#### Estratto

++++++

A Roma si credeva che nella notte tra il 23 e il 24 giugno i fantasmi delle due depravate donne chiamassero a raccolta le streghe per un grande sabba nei pressi della basilica. Appunto per questo, quella notte era chiamata anche “la notte delle streghe”. La partecipazione popolare era massiccia.

Gigi Zanazzo racconta che la gente partiva da tutti i rioni di Roma al lume di torce e di candele. Giunti sulla piazza, i fedeli accendevano falò per scacciare le forze occulte. Si pregava ma si mangiavano anche le lumache nelle osterie e nelle baracche allestite in piazza. Si ballava e poi si beveva in abbondanza. Soprattutto si faceva rumore con trombe, trombette, campanacci, tamburelli e petardi di ogni tipo per impaurire le streghe.

Folklore e festival di musica romana

Nel 1891, tutto questo bailamme produsse il primo festival della canzone romana. Come accadde lo narrò molti anni dopo il romanista Giovanni Gigliozzi. Pietro Cristiano, un libraio olandese, aveva bandito il concorso per la più bella canzone romana all’osteria “Facciafresca” fuor di porta San Giovanni. I cantanti si sarebbero esibiti mentre pubblico e giuria avrebbero attribuito i premi.

++++++

#### Dati disponibili
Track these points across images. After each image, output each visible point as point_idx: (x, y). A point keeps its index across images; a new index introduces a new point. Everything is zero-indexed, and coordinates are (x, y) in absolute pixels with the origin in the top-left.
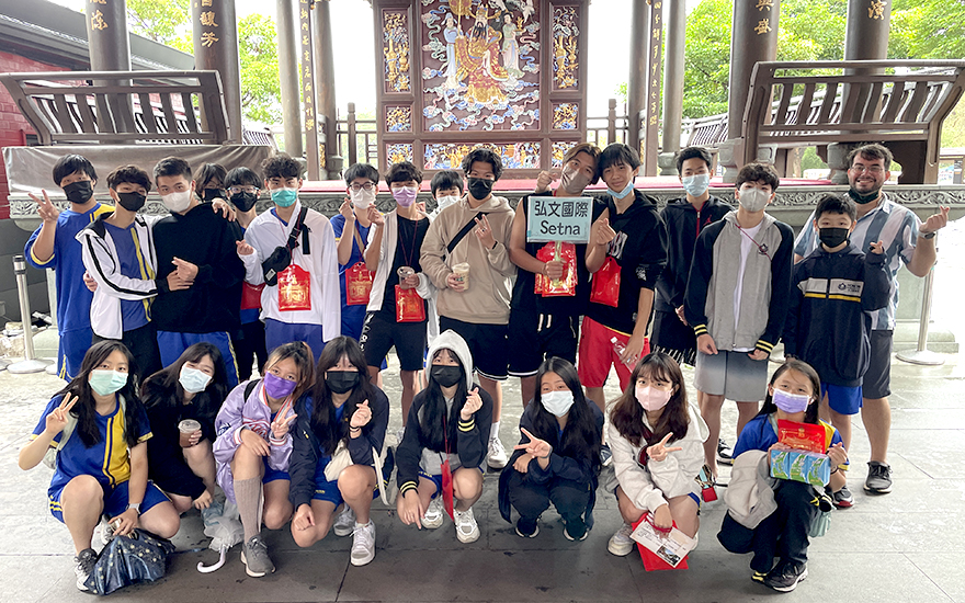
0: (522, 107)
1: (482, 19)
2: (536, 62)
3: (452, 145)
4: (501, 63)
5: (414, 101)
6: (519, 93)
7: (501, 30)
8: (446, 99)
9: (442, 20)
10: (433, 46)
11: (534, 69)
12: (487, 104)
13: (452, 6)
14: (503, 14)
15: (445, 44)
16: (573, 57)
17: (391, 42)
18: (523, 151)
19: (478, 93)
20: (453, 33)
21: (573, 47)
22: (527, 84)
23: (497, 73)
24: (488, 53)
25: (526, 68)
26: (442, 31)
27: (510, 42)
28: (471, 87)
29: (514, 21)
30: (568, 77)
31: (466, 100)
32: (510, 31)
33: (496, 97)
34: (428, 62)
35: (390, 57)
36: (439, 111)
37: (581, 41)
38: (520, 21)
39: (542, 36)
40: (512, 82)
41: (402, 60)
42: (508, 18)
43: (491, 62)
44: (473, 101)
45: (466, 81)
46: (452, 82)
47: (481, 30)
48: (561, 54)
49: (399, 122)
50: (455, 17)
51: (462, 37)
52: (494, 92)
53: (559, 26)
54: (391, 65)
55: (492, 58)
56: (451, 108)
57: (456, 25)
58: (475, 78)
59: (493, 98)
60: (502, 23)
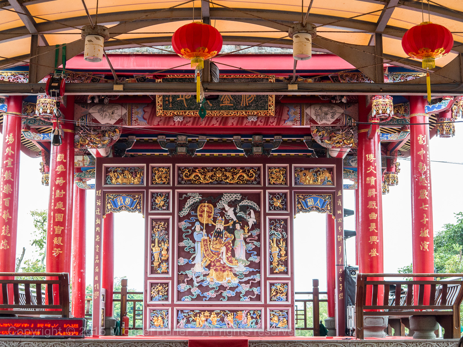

++++++

#### Compito A
Riassumi in due frasi l'estratto sulla notte delle streghe a Roma.
#### Compito B
Ripeti alla lettera il passo dell'estratto che parte da "A Roma si credeva" e termina con "popolare era massiccia.".

#### Soluzione A
A Roma si credeva che nella notte tra il 23 e il 24 giugno, detta anche "la notte delle streghe", le streghe si radunassero per un grande sabba presso la basilica. La gente vi accorreva in massa accendendo falò, pregando, mangiando lumache, ballando, bevendo e facendo rumore per impaurirle, e nel 1891 da questa festa nacque il primo festival della canzone romana, con un concorso bandito dal libraio olandese Pietro Cristiano all'osteria "Facciafresca" fuor di porta San Giovanni.

#### Soluzione B
A Roma si credeva che nella notte tra il 23 e il 24 giugno i fantasmi delle due depravate donne chiamassero a raccolta le streghe per un grande sabba nei pressi della basilica. Appunto per questo, quella notte era chiamata anche “la notte delle streghe”. La partecipazione popolare era massiccia.